EXERCISE BRIEF –
Print the stretch of the passage on Lansing's mayors from "Orlando F. Barnes, 1882-83" through "on numerous occasions.", word for word.

SOURCE TEXT –
* * * *

Orlando F. Barnes, 1882-83
Orlando F. Barnes, a prominent business and public-spirited individual, and son of Orlando M. Barnes, a former mayor, was Lansing's youngest mayor, taking office at the age of 25 years and serving two terms, in 1882 and 1883. A leader in local and state Democratic party circles, Mr. Barnes engaged in manufacturing and banking interests here. When his holdings were wiped out by depression, he migrated to northern Michigan where he recouped his fortunes in the lumber industry. During his career, he was chairman of the state board of tax commissioners, and chairman of state Democratic party conventions on numerous occasions.
William Donovan, 1884-85
A man who refused to spend "a single dollar" to "buy votes" in his campaign, William "Bill" Donovan was elected mayor of the city in 1884 and again in 1885. One of a family of seven
brothers, Mr. Donovan became a civil engineer and was assigned as assistant in charge of the United States lake survey in Michigan. Later he helped the Lansing-Jackson and Owosso-Lansing railroads and became an official of the Lansing-Saginaw railroad. Before settling down in the city he was resident engineer for the Great Western railroad of Canada. He served on the local school board before election as mayor.
Jacob F. Schultz, 1887
Pioneer Lansing manufacturer and immigrant from Germany, Jacob F. Schultz was a popular figure here and mayor in 1887. Fleeing from oppression of Prussian tyranny, he and his parents migrated to the free world, and came to Lansing where old friends had settled earlier. Mr. Schultz was reported to be the first manufacturer here to venture employment of a large force of men. He brought many new residents to the city, mostly of German and Polish origin. He employed 75 men in his factory here, and was known as one of central Michigan's outstanding humanitarians.
John Crotty, 1888
A learned scholar, and Lansing's only bachelor mayor, John Crotty was chief executive of the city in 1888. He is still remembered by older residents here as a man of broad knowledge and probably one of the best known personalities of his time locally, he and a brother operated a book store in the 200 block of N. Washington ave., which was a mecca for book lovers throughout central Michigan. Mr. Crotty was reported to have read every book sold through his store. Mr. Crotty's command of the English language and his store of knowledge deeply impressed many great personalities who visited the city.
James M. Turner, 1889 and 1895
Merchant, lumberman and banker, James M. Turner was another local mayor, serving one-year terms in 1889 and 1895. Prominent as well as influential in local and state politics, Mr. Turner, a staunch Republican, made a strong bid as candidate for governor of Michigan, but was defeated in 1890. He engaged in the mercantile business, founded by his father in 1847, later becoming identified in the plank road movement. He was a builder of railroads, and conducted a vast lumbering operation during his early years.
Frank B. Johnson, 1890-91
Head of city government here in 1890-91, Frank B. Johnson was a native of Lansing township, and a strong-willed man whose prime purpose was promotion and development of Lansing. Starting on a farm near the city, he became financially successful in marketing his crops. Seeking an outlet of his own, Mr. Johnson opened a grocery store here which grew to be one of the leading establishments of its kind in central Michigan. Mr. Johnson was a graduate of Michigan Agriculture college, and served four years as a member of city council before becoming mayor.

* * * *

DATA EXTRACT –
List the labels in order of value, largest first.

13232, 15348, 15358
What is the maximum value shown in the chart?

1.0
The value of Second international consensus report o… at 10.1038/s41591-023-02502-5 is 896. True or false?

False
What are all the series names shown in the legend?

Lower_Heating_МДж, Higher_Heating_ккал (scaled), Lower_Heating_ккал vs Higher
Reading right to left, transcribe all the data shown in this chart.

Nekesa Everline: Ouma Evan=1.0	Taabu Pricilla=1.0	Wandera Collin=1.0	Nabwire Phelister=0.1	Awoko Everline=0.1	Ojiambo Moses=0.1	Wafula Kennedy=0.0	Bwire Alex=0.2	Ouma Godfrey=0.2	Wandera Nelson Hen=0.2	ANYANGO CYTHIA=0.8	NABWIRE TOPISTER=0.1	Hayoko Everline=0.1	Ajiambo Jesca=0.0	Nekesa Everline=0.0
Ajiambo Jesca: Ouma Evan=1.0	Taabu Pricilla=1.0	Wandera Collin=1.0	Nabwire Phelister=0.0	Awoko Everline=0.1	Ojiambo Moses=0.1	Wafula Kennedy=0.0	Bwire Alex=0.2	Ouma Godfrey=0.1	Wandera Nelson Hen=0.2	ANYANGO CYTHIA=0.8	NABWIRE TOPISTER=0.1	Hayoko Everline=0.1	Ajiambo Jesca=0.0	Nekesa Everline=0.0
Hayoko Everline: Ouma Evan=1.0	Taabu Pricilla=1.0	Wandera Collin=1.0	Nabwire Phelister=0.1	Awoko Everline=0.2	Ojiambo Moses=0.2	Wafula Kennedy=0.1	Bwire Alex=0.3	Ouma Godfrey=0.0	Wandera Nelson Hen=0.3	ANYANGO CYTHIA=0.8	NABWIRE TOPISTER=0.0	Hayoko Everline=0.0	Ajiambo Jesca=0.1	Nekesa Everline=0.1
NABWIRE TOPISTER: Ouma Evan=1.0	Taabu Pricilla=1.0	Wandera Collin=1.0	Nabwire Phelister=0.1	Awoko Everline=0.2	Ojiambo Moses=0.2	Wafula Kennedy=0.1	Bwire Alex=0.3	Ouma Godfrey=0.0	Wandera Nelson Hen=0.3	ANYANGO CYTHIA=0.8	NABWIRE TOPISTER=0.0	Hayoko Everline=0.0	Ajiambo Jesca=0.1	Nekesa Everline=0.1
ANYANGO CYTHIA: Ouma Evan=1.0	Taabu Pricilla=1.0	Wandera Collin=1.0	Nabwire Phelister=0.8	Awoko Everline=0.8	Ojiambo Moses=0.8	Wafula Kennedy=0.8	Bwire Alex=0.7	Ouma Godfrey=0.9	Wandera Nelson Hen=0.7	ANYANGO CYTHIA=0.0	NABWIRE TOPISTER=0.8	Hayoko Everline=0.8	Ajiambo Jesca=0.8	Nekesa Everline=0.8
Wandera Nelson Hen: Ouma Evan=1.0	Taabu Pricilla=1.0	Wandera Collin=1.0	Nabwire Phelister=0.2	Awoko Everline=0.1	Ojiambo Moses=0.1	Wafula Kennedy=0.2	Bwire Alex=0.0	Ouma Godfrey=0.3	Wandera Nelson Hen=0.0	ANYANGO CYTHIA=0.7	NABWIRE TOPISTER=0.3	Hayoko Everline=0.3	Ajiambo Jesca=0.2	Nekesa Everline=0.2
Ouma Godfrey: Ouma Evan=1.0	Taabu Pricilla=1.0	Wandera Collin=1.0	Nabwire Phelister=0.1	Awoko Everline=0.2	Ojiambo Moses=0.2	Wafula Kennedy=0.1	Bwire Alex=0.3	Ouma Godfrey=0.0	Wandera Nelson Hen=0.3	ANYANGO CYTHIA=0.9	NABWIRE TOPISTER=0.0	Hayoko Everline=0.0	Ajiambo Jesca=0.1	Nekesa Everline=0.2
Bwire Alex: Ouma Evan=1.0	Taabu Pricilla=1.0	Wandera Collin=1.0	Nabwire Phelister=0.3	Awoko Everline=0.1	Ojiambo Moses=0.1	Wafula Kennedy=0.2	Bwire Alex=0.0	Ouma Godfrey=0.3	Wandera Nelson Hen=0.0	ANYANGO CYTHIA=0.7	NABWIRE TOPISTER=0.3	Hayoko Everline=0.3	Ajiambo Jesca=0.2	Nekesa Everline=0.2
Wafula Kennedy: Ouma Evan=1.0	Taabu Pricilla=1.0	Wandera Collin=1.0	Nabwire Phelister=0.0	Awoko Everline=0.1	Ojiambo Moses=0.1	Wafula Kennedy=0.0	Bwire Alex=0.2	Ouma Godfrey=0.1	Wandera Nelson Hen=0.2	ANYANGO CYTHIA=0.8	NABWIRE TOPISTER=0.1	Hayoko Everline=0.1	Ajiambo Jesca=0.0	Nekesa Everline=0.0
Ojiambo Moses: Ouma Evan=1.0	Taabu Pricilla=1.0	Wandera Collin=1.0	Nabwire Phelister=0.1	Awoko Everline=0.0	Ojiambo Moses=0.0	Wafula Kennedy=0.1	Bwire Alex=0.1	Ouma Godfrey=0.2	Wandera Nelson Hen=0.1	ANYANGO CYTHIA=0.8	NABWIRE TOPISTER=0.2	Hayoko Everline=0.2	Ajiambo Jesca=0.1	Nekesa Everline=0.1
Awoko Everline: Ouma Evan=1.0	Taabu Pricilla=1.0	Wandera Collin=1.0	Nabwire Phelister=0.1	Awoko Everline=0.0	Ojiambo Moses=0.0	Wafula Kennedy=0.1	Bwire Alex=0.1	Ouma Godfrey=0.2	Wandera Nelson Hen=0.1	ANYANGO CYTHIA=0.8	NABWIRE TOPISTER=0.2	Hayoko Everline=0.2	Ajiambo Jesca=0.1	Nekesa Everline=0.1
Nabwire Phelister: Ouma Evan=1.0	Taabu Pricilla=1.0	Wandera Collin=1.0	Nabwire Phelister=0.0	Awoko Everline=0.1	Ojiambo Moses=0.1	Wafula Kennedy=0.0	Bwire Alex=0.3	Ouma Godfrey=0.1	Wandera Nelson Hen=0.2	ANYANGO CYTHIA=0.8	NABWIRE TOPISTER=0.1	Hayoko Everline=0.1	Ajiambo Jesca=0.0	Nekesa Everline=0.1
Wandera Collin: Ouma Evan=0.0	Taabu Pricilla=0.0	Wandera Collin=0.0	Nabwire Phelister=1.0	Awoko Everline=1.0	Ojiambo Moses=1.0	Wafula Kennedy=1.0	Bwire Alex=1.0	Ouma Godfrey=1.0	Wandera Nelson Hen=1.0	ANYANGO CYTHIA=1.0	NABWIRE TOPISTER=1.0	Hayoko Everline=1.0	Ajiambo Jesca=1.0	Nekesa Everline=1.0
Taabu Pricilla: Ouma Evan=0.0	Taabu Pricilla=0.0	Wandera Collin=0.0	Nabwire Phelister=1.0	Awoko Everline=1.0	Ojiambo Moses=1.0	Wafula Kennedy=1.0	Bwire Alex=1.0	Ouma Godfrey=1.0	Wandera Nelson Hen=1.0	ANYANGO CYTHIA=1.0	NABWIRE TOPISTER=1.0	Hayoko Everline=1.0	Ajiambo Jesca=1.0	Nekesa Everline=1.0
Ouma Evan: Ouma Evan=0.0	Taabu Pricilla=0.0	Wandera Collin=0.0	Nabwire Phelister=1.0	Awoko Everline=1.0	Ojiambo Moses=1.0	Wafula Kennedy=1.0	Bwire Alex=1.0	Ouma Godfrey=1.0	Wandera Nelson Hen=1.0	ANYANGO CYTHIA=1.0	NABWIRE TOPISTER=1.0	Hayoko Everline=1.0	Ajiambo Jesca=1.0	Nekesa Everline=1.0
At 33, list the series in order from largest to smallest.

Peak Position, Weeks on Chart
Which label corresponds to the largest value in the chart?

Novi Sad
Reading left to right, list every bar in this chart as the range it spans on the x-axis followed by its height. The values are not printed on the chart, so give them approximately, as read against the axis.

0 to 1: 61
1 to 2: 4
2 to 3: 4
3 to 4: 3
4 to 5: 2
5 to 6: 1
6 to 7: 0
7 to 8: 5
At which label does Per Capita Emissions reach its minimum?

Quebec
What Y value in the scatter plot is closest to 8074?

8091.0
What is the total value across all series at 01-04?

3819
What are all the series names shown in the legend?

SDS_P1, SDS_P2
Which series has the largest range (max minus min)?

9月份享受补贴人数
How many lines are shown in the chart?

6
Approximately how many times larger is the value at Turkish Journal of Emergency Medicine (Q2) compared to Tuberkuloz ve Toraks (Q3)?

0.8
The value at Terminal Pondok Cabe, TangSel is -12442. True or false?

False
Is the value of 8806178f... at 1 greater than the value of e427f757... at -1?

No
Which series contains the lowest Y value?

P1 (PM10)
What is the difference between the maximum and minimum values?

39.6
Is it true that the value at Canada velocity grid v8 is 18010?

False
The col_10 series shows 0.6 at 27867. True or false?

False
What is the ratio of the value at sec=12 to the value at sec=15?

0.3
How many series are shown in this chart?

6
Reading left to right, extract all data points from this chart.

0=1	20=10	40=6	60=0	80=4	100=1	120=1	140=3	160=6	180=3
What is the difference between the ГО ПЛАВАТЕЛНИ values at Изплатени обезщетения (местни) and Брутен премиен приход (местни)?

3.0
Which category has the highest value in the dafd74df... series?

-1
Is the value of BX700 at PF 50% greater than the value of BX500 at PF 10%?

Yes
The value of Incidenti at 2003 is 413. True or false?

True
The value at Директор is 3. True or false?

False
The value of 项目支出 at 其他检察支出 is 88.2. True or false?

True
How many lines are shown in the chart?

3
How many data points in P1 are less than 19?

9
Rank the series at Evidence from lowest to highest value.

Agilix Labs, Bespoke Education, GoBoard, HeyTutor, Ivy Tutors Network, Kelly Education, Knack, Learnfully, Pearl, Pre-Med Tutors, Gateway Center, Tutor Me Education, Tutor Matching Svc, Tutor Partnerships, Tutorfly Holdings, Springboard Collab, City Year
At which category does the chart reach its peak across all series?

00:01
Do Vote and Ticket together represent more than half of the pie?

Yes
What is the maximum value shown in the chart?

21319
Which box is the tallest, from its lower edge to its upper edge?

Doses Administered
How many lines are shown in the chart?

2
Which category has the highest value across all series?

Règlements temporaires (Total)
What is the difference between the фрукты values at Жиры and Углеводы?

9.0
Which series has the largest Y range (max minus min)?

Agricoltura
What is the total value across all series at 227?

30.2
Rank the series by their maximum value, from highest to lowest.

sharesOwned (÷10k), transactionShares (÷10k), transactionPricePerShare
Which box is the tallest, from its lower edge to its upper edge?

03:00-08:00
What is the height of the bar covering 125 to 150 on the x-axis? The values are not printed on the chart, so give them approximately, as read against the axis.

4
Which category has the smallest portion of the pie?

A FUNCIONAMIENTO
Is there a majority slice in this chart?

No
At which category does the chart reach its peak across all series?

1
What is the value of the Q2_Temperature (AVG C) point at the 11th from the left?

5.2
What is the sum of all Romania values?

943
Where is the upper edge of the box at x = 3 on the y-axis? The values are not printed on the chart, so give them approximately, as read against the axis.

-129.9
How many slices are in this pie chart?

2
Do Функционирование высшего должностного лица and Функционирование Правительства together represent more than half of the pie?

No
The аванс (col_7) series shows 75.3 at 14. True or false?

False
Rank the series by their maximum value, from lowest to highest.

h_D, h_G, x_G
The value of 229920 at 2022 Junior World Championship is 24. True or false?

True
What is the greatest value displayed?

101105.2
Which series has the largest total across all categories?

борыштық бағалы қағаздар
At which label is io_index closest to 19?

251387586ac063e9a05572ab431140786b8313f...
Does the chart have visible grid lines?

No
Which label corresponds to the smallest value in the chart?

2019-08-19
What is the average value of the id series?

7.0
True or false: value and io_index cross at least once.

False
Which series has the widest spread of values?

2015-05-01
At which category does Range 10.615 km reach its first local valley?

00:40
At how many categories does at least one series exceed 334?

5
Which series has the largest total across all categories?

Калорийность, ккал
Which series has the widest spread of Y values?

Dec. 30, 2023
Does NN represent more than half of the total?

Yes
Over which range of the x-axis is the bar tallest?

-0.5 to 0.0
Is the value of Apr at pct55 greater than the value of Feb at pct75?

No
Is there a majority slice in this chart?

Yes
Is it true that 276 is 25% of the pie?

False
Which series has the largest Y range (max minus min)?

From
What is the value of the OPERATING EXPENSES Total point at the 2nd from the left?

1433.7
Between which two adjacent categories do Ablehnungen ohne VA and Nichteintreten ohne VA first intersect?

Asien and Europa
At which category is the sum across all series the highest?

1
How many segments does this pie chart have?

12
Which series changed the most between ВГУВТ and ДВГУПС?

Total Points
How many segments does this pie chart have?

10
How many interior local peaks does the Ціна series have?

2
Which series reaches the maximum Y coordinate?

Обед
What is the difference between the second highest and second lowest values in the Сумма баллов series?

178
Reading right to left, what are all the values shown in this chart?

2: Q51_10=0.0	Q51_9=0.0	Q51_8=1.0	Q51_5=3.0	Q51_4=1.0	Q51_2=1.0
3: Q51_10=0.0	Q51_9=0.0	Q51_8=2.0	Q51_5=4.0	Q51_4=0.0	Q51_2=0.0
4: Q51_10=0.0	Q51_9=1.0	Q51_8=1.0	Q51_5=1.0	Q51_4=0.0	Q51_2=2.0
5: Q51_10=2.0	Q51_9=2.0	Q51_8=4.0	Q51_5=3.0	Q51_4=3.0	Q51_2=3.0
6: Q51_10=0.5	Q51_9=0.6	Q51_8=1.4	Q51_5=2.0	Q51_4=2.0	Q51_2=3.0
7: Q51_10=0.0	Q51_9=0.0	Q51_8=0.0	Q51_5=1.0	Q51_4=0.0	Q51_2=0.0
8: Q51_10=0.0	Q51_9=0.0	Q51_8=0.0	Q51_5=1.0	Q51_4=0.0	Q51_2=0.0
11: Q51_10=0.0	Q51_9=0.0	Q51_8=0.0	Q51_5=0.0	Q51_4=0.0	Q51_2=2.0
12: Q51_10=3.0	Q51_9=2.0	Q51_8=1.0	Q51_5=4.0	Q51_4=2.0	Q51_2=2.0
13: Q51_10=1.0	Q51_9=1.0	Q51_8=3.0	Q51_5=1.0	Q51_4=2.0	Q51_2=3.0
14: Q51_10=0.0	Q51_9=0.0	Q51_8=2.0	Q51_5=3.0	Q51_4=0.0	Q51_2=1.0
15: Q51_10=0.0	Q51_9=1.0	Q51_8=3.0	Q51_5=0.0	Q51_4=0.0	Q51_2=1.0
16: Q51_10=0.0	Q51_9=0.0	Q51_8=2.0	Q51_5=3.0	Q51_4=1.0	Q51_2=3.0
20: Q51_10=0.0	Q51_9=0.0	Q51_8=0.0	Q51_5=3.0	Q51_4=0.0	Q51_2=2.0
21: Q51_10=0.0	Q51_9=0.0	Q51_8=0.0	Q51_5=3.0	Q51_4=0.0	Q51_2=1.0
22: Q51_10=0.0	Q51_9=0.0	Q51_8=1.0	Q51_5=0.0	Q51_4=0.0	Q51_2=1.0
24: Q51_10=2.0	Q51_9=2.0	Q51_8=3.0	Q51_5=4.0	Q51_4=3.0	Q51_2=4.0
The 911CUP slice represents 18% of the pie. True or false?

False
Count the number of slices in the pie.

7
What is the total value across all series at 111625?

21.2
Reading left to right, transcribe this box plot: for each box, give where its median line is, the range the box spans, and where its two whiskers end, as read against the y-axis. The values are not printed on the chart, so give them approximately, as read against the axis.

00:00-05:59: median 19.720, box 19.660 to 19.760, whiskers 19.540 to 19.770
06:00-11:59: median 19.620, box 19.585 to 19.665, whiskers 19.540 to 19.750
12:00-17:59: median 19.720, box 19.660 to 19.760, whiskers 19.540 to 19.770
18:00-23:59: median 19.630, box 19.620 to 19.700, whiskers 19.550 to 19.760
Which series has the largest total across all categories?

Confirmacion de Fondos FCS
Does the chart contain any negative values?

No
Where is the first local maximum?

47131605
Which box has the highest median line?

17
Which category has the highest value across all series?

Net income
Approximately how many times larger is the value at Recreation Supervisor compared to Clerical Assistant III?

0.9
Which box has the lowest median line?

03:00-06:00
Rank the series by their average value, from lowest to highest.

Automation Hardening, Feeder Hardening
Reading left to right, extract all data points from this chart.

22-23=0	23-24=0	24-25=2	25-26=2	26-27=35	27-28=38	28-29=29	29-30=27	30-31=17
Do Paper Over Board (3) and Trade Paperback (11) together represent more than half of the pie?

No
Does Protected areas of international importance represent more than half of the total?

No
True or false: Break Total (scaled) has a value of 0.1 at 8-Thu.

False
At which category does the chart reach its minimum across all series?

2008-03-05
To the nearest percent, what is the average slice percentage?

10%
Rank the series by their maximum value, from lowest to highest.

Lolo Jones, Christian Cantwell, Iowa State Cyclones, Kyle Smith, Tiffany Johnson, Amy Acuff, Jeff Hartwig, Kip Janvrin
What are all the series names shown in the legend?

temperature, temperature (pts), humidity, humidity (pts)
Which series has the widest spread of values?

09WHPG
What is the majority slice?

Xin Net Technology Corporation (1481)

* * * *

RESULT –
Orlando F. Barnes, 1882-83
Orlando F. Barnes, a prominent business and public-spirited individual, and son of Orlando M. Barnes, a former mayor, was Lansing's youngest mayor, taking office at the age of 25 years and serving two terms, in 1882 and 1883. A leader in local and state Democratic party circles, Mr. Barnes engaged in manufacturing and banking interests here. When his holdings were wiped out by depression, he migrated to northern Michigan where he recouped his fortunes in the lumber industry. During his career, he was chairman of the state board of tax commissioners, and chairman of state Democratic party conventions on numerous occasions.